Sunday 26 October 2014. The Last of the Last Bottle Gentians

It was 46 degrees F at 7:30 this morning, the sky clear.

Wanted to get out and ride among fall leaves to the north but knew this was probably my last chance this year to see the Meadowbrook Park bottle gentians.

Remembered that It probably still was not possible to turn on to Windsor Road from Race Street, so took Vine. Had still not fully transitioned my awareness from yoga to cycling mode, but was able to behold and photograph a large, low-branching sugar maple I recalled from a previous trip.

At the Vine Street entrance to Meadowbrook

made a purposeful clockwise foray to the site of the Marker statue. Did stop a couple times on the way to record the dried or drying prairie vegetation, which made me think of the word “attenuated.”

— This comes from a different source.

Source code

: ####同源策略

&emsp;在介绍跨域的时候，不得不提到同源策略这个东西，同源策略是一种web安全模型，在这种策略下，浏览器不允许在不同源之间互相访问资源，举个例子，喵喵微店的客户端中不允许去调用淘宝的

A fair amount of white-petaled frost aster still bloomed, but the white of the goldenrods was about the seed stage.

Near the statue,

did not see any gentians at first; was ready to concede that they were done for this year. But then right in front and near the middle were two small clusters of flowers, somewhat faded but still blue.

Was glad to have this last visit; felt a little sad but able to go on toward the somber cold season with the image of this years’ gentians in memory.

Wondered if the garden spider I’d seen before in its web near some gentian plants would still be there, though figured without flowers there wouldn’t be much spider prey and probably no spider. Was surprised, though, to find its empty web.

Did not make the rest of the loop around the prairie, alas, but did head on the sidewalk along Windsor Road (the repairs on which appeared to be about half-way done) toward Philo Road.

Checked the place on the long fence to the south of the sidewalk where I’d seen thick vines of poison ivy–in previous years they showed some great fall colors. But it looked like someone was on to its luxuriant growth and had applied herbicide.

Later in the day, a lot of leaves would let go of their attachment to the tree branches from which they grew; the blue sky would be full of yellow leaves. How fortunate to be a witness!